# Audio Imperia JAEGER - Overview VIDEO (1hr40)



## Daniel James (Feb 14, 2018)

Hey Guys,

My Overview video with Audio Imperia's JAEGER (v1.1) is now live on Youtube for those who missed the live stream.

As always I start with a track I wrote using the library, then I dissect how I used it in the track and why I chose certain elements. I also go over the content of the library, talking about how I use it in the context of my work.

Hope you guys enjoy!

-DJ


----------



## Soundhound (Feb 14, 2018)

Goddammit James, you're costing me hard earned money.


----------



## Daniel James (Feb 15, 2018)

Soundhound said:


> Goddammit James, you're costing me hard earned money.



If you use it to make you money, its not money lost. Just invested 

-DJ


----------



## germancomponist (Feb 15, 2018)

This library is bread and butter, isn't it? 
Well done, Daniel!


----------



## dcoscina (Feb 15, 2018)

Daniel James said:


> Hey Guys,
> 
> My Overview video with Audio Imperia's JAEGER (v1.1) is now live on Youtube for those who missed the live stream.
> 
> ...



always enjoy your vids Daniel even if our styles and methodologies differ.
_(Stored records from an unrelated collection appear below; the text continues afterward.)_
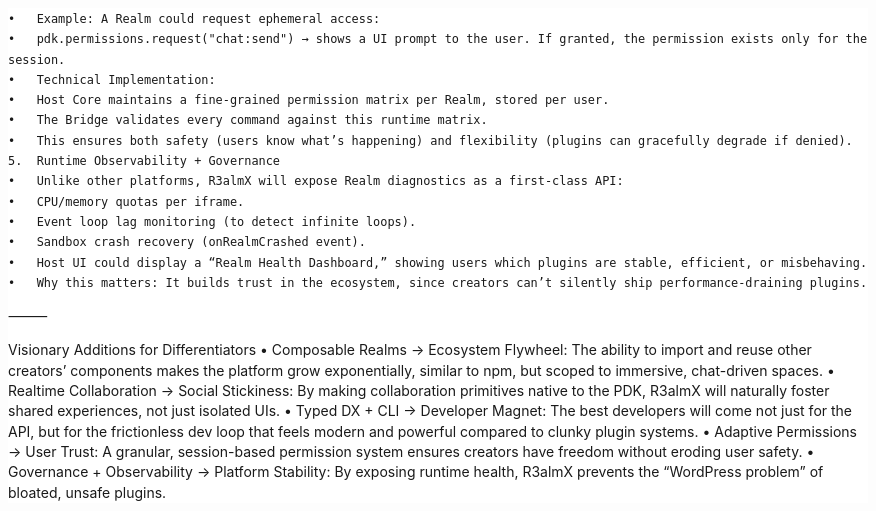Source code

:	•	Example: A Realm could request ephemeral access:
	•	pdk.permissions.request("chat:send") → shows a UI prompt to the user. If granted, the permission exists only for the session.
	•	Technical Implementation:
	•	Host Core maintains a fine-grained permission matrix per Realm, stored per user.
	•	The Bridge validates every command against this runtime matrix.
	•	This ensures both safety (users know what’s happening) and flexibility (plugins can gracefully degrade if denied).
	5.	Runtime Observability + Governance
	•	Unlike other platforms, R3almX will expose Realm diagnostics as a first-class API:
	•	CPU/memory quotas per iframe.
	•	Event loop lag monitoring (to detect infinite loops).
	•	Sandbox crash recovery (onRealmCrashed event).
	•	Host UI could display a “Realm Health Dashboard,” showing users which plugins are stable, efficient, or misbehaving.
	•	Why this matters: It builds trust in the ecosystem, since creators can’t silently ship performance-draining plugins.

⸻

Visionary Additions for Differentiators
	•	Composable Realms → Ecosystem Flywheel: The ability to import and reuse other creators’ components makes the platform grow exponentially, similar to npm, but scoped to immersive, chat-driven spaces.
	•	Realtime Collaboration → Social Stickiness: By making collaboration primitives native to the PDK, R3almX will naturally foster shared experiences, not just isolated UIs.
	•	Typed DX + CLI → Developer Magnet: The best developers will come not just for the API, but for the frictionless dev loop that feels modern and powerful compared to clunky plugin systems.
	•	Adaptive Permissions → User Trust: A granular, session-based permission system ensures creators have freedom without eroding user safety.
	•	Governance + Observability → Platform Stability: By exposing runtime health, R3almX prevents the “WordPress problem” of bloated, unsafe plugins.
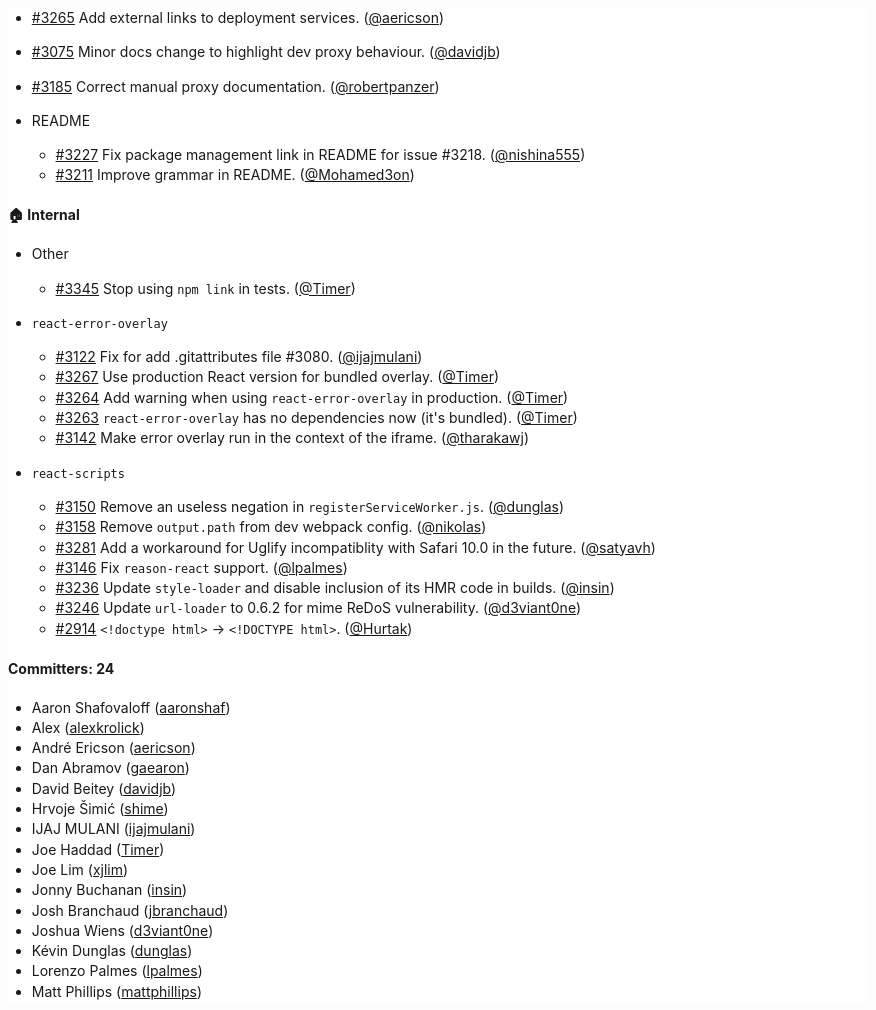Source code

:   * [#3265](https://github.com/garrettmac/lit/pull/3265) Add external links to deployment services. ([@aericson](https://github.com/aericson))
  * [#3075](https://github.com/garrettmac/lit/pull/3075) Minor docs change to highlight dev proxy behaviour. ([@davidjb](https://github.com/davidjb))
  * [#3185](https://github.com/garrettmac/lit/pull/3185) Correct manual proxy documentation. ([@robertpanzer](https://github.com/robertpanzer))

* README

  * [#3227](https://github.com/garrettmac/lit/pull/3227) Fix package management link in README for issue #3218. ([@nishina555](https://github.com/nishina555))
  * [#3211](https://github.com/garrettmac/lit/pull/3211) Improve grammar in README. ([@Mohamed3on](https://github.com/Mohamed3on))

#### :house: Internal

* Other

  * [#3345](https://github.com/garrettmac/lit/pull/3345) Stop using `npm link` in tests. ([@Timer](https://github.com/Timer))

* `react-error-overlay`

  * [#3122](https://github.com/garrettmac/lit/pull/3122) Fix for add .gitattributes file #3080. ([@ijajmulani](https://github.com/ijajmulani))
  * [#3267](https://github.com/garrettmac/lit/pull/3267) Use production React version for bundled overlay. ([@Timer](https://github.com/Timer))
  * [#3264](https://github.com/garrettmac/lit/pull/3264) Add warning when using `react-error-overlay` in production. ([@Timer](https://github.com/Timer))
  * [#3263](https://github.com/garrettmac/lit/pull/3263) `react-error-overlay` has no dependencies now (it's bundled). ([@Timer](https://github.com/Timer))
  * [#3142](https://github.com/garrettmac/lit/pull/3142) Make error overlay run in the context of the iframe. ([@tharakawj](https://github.com/tharakawj))

* `react-scripts`

  * [#3150](https://github.com/garrettmac/lit/pull/3150) Remove an useless negation in `registerServiceWorker.js`. ([@dunglas](https://github.com/dunglas))
  * [#3158](https://github.com/garrettmac/lit/pull/3158) Remove `output.path` from dev webpack config. ([@nikolas](https://github.com/nikolas))
  * [#3281](https://github.com/garrettmac/lit/pull/3281) Add a workaround for Uglify incompatiblity with Safari 10.0 in the future. ([@satyavh](https://github.com/satyavh))
  * [#3146](https://github.com/garrettmac/lit/pull/3146) Fix `reason-react` support. ([@lpalmes](https://github.com/lpalmes))
  * [#3236](https://github.com/garrettmac/lit/pull/3236) Update `style-loader` and disable inclusion of its HMR code in builds. ([@insin](https://github.com/insin))
  * [#3246](https://github.com/garrettmac/lit/pull/3246) Update `url-loader` to 0.6.2 for mime ReDoS vulnerability. ([@d3viant0ne](https://github.com/d3viant0ne))
  * [#2914](https://github.com/garrettmac/lit/pull/2914) `<!doctype html>` -> `<!DOCTYPE html>`. ([@Hurtak](https://github.com/Hurtak))

#### Committers: 24

- Aaron Shafovaloff ([aaronshaf](https://github.com/aaronshaf))
- Alex ([alexkrolick](https://github.com/alexkrolick))
- André Ericson ([aericson](https://github.com/aericson))
- Dan Abramov ([gaearon](https://github.com/gaearon))
- David Beitey ([davidjb](https://github.com/davidjb))
- Hrvoje Šimić ([shime](https://github.com/shime))
- IJAJ MULANI ([ijajmulani](https://github.com/ijajmulani))
- Joe Haddad ([Timer](https://github.com/Timer))
- Joe Lim ([xjlim](https://github.com/xjlim))
- Jonny Buchanan ([insin](https://github.com/insin))
- Josh Branchaud ([jbranchaud](https://github.com/jbranchaud))
- Joshua Wiens ([d3viant0ne](https://github.com/d3viant0ne))
- Kévin Dunglas ([dunglas](https://github.com/dunglas))
- Lorenzo Palmes ([lpalmes](https://github.com/lpalmes))
- Matt Phillips ([mattphillips](https://github.com/mattphillips))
I respect your approach and your vids.


----------



## Daniel James (Feb 15, 2018)

dcoscina said:


> always enjoy your vids Daniel even if our styles and methodologies differ. I respect your approach and your vids.



Love that mate. I often find we learn the most from those we disagree with more often. Total respect 

-DJ


----------



## Desire Inspires (Feb 15, 2018)

So is the library any good?


----------



## trumpoz (Feb 15, 2018)

Desire Inspires said:


> So is the library any good?


Are you for real or just trolling? Listen and make up your own mind.


----------



## Soundhound (Feb 15, 2018)

Was just kidding, or taking the piss as y'all say.  I love your videos, mate, they've opened up who knows how many doors for me.

Cheers.



Daniel James said:


> If you use it to make you money, its not money lost. Just invested
> 
> -DJ


----------



## Desire Inspires (Feb 16, 2018)

trumpoz said:


> Are you for real or just trolling? Listen and make up your own mind.



No, I am not trolling. 

But I do not want to watch a long video just to find out that the product is average or sounds like everything else out there. 

And why are you so angry? I asked a question. If you don’t have any answers, don’t respond. You need to learn better manners.


----------



## Daniel James (Feb 16, 2018)

Desire Inspires said:


> So is the library any good?



Yes. It is good.

-DJ


----------